Scientific classification
- Kingdom: Animalia
- Phylum: Chordata
- Class: Amphibia
- Order: Anura
- Family: Brevicipitidae
- Genus: Breviceps
- Species: B. poweri
- Binomial name: Breviceps poweri Parker, 1934

= Breviceps poweri =

- Authority: Parker, 1934
- Conservation status: LC

Species of amphibian

Breviceps poweri, the Power's rain frog or Power's short-headed frog, is a species of frog in the family Brevicipitidae. It is found in northeastern Angola east through Zambia, southern Democratic Republic of the Congo (southern Katanga Province), and Malawi, to western Mozambique and northeastern Zimbabwe; possibly in Namibia. The specific name poweri honours John Hyacinth Power, Irish-born director of the McGregor Museum (Kimberley, South Africa) who collected amphibians as well as reptiles and plants.

==Behaviour==
Breviceps poweri emerge after rain to feed on ants, termites, and other arthropods; reproduction also occurs during the rainy season. Breviceps poweri males have been observed to start their chorus in the early evening and continue throughout the night. The call is a short, unpulsed whistle, with a slow rise time and a rapid fall time.
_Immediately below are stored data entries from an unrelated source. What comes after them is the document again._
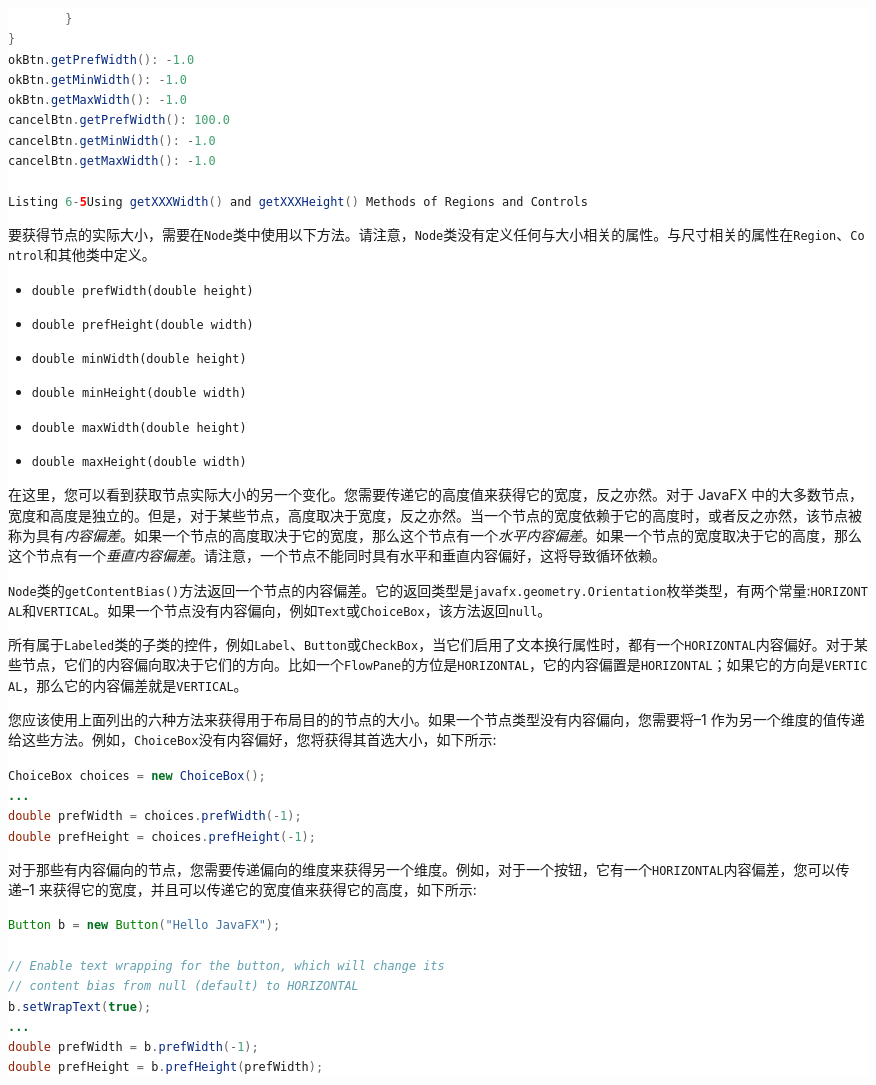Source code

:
 ```java
        }
}
okBtn.getPrefWidth(): -1.0
okBtn.getMinWidth(): -1.0
okBtn.getMaxWidth(): -1.0
cancelBtn.getPrefWidth(): 100.0
cancelBtn.getMinWidth(): -1.0
cancelBtn.getMaxWidth(): -1.0

Listing 6-5Using getXXXWidth() and getXXXHeight() Methods of Regions and Controls

```

要获得节点的实际大小，需要在`Node`类中使用以下方法。请注意，`Node`类没有定义任何与大小相关的属性。与尺寸相关的属性在`Region`、`Control`和其他类中定义。

*   `double prefWidth(double height)`

*   `double prefHeight(double width)`

*   `double minWidth(double height)`

*   `double minHeight(double width)`

*   `double maxWidth(double height)`

*   `double maxHeight(double width)`

在这里，您可以看到获取节点实际大小的另一个变化。您需要传递它的高度值来获得它的宽度，反之亦然。对于 JavaFX 中的大多数节点，宽度和高度是独立的。但是，对于某些节点，高度取决于宽度，反之亦然。当一个节点的宽度依赖于它的高度时，或者反之亦然，该节点被称为具有*内容偏差*。如果一个节点的高度取决于它的宽度，那么这个节点有一个*水平内容偏差*。如果一个节点的宽度取决于它的高度，那么这个节点有一个*垂直内容偏差*。请注意，一个节点不能同时具有水平和垂直内容偏好，这将导致循环依赖。

`Node`类的`getContentBias()`方法返回一个节点的内容偏差。它的返回类型是`javafx.geometry.Orientation`枚举类型，有两个常量:`HORIZONTAL`和`VERTICAL`。如果一个节点没有内容偏向，例如`Text`或`ChoiceBox`，该方法返回`null`。

所有属于`Labeled`类的子类的控件，例如`Label`、`Button`或`CheckBox`，当它们启用了文本换行属性时，都有一个`HORIZONTAL`内容偏好。对于某些节点，它们的内容偏向取决于它们的方向。比如一个`FlowPane`的方位是`HORIZONTAL`，它的内容偏置是`HORIZONTAL`；如果它的方向是`VERTICAL`，那么它的内容偏差就是`VERTICAL`。

您应该使用上面列出的六种方法来获得用于布局目的的节点的大小。如果一个节点类型没有内容偏向，您需要将–1 作为另一个维度的值传递给这些方法。例如，`ChoiceBox`没有内容偏好，您将获得其首选大小，如下所示:

```java
ChoiceBox choices = new ChoiceBox();
...
double prefWidth = choices.prefWidth(-1);
double prefHeight = choices.prefHeight(-1);

```

对于那些有内容偏向的节点，您需要传递偏向的维度来获得另一个维度。例如，对于一个按钮，它有一个`HORIZONTAL`内容偏差，您可以传递–1 来获得它的宽度，并且可以传递它的宽度值来获得它的高度，如下所示:

```java
Button b = new Button("Hello JavaFX");

// Enable text wrapping for the button, which will change its
// content bias from null (default) to HORIZONTAL
b.setWrapText(true);
...
double prefWidth = b.prefWidth(-1);
double prefHeight = b.prefHeight(prefWidth);

```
==Habitat and conservation==
Breviceps poweri is a fossorial frog in savanna woodland, shrubland and grassland with sandy soils. Because it breeds by direct development, it is not associated with water. The International Union for Conservation of Nature (IUCN) has assessed it as of "Least Concern": it is locally a very common species that occurs in large areas with little human impact, and is present in many protected areas.